Sunday, October 24, 2010

St. Casilda's Muslim Family


St. Casilda's father was Al-Mamun, the Muslim ruler of the taifa of Toledo from 1043-1075.  Toledo had been the capital of the Christian Visigothic kingdom of the Iberian peninsula until the Muslim invasion and conquest in 711.

The Muslim "Moors", who conquered most of the Iberian peninsula in 711 and ruled there to one extent or another until Queen Isabella completed the reconquest in 1492, were comprised of Arabs and Berbers.  Al-Mamum was part of the Banu Dil-Nun family, from the Berber tribe Hawwara.  The Banu Dil-Nun had been in the Iberian peninsula since the conquest. Whether Casilda's mother was also a Berber will be discussed in a future post.

The taifas were regional kingdoms that arose in the area of the Iberian peninsula that was once ruled centrally from the caliphate based in Cordoba after the Muslim takeover in 711.  By around 1030 the caliphate had collapsed and the taifas had been established.

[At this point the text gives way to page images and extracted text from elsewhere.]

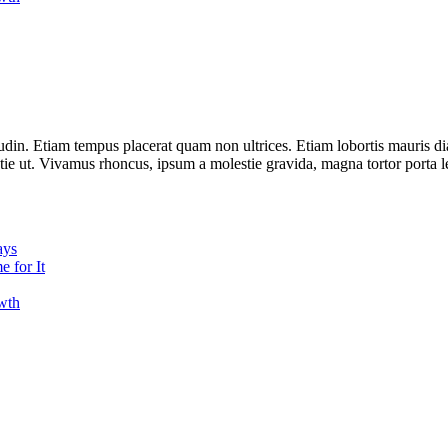
udin. Etiam tempus placerat quam non ultrices. Etiam lobortis mauris d
estie ut. Vivamus rhoncus, ipsum a molestie gravida, magna tortor porta l
ays
 for It
owth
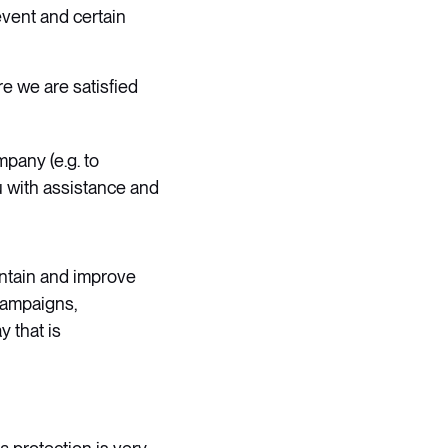
event and certain
e we are satisfied
mpany (e.g. to
u with assistance and
intain and improve
campaigns,
y that is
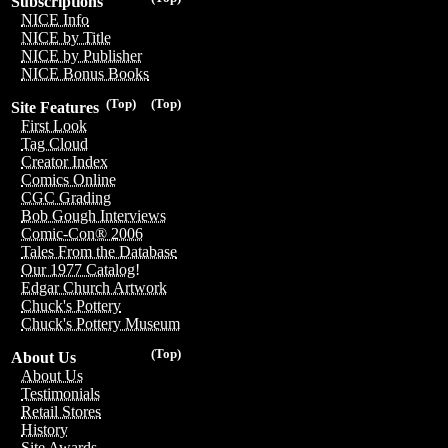
Subscriptions
NICE Info
NICE by Title
NICE by Publisher
NICE Bonus Books
(Top)
(Top)
Site Features
First Look
Tag Cloud
Creator Index
Comics Online
CGC Grading
Bob Gough Interviews
Comic-Con® 2006
Tales From the Database
Our 1977 Catalog!
Edgar Church Artwork
Chuck's Pottery
Chuck's Pottery Museum
(Top)
About Us
About Us
Testimonials
Retail Stores
History
Site Awards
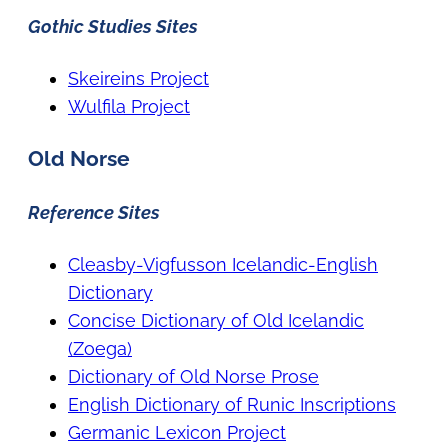
Gothic Studies Sites
Skeireins Project
Wulfila Project
Old Norse
Reference Sites
Cleasby-Vigfusson Icelandic-English
Dictionary
Concise Dictionary of Old Icelandic
(Zoega)
Dictionary of Old Norse Prose
English Dictionary of Runic Inscriptions
Germanic Lexicon Project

While St. Casilda's father is commonly referred to as "Al-Mamun of Toledo" (because there were other historical figures named Al-Mamun), his formal name is listed variously as "Yahya I Abu'l Hasan Sharaf ad-Dawla al Ma'mum", "Yahya ibn Ismail al-Mamun", and "Yahya ben Ismael ben-Dylinun".

According to some sources, Al-Mamun was the son of Isma'il abu Muhammad Dhu'l-Riyasatayn Al-Zahir, who was the first ruler of the taifa of Toledo.  This Al-Zahir was the son of Abd Al-Rahman ibn Dul-Nun, the lord of Santaver.  If these sources are correct, then Al-Zahir was St. Casilda's grandfather and Al-Rahman was her great-grandfather.

St. Casilda had a sister who married Abd Al-Malik.  He was the Emir (king) of the taifa of Valencia from 1061-1065.  (Al-Malik's father was Abd al-Azis who ruled Valencia from 1022-1061.)  Casilda also had a brother, Isma'il, whose son Al-Qadir ruled Valencia from 1086-1092 and Toledo from 1075-1080 (or 1085, depending on the source).  By all accounts, Al-Qadir was a very unpopular leader -- both wicked and ineffectual.  Interestingly, he is the same Al-Qadir who is one of the characters in the famous motion picture, El Cid (1961).

After some complex warfare, Al-Mamun conquered the taifa of Cordoba in 1075, at which point he became the most powerful lord in southern Iberia, ruling Toledo, Cordoba and Valencia.  Al-Mamun died by poisoning the same year, and was succeeded in Toledo by his grandson (and Casilda's nephew), Al-Qadir.

Sources include:
Wikipedia articles "Al-Mamun of Toledo", "Taifa of Toledo", "Kingdom of Toledo", and "Taifa of Valencia".
Online article, "Regnal Chronologies, Iberia:  Al-Andalus"
Revised Butler's Lives of the Saints (1999) "St. Casilda"
Callaghan, Joseph F.; A history of medieval Spain, p. 205.
Fletcher, Richard A., The Quest for El Cid, p. xiv.

Image:
Nogales, "Casilda", from Wikimedia Commons.  In the public domain.

NB:   This post was edited April 26, 2011 to correct the parentage of Al-Qadir based on new information that he was the son of Casilda's brother rather than her sister and to add the parentage of Casilda's brother-in-law Al-Malik.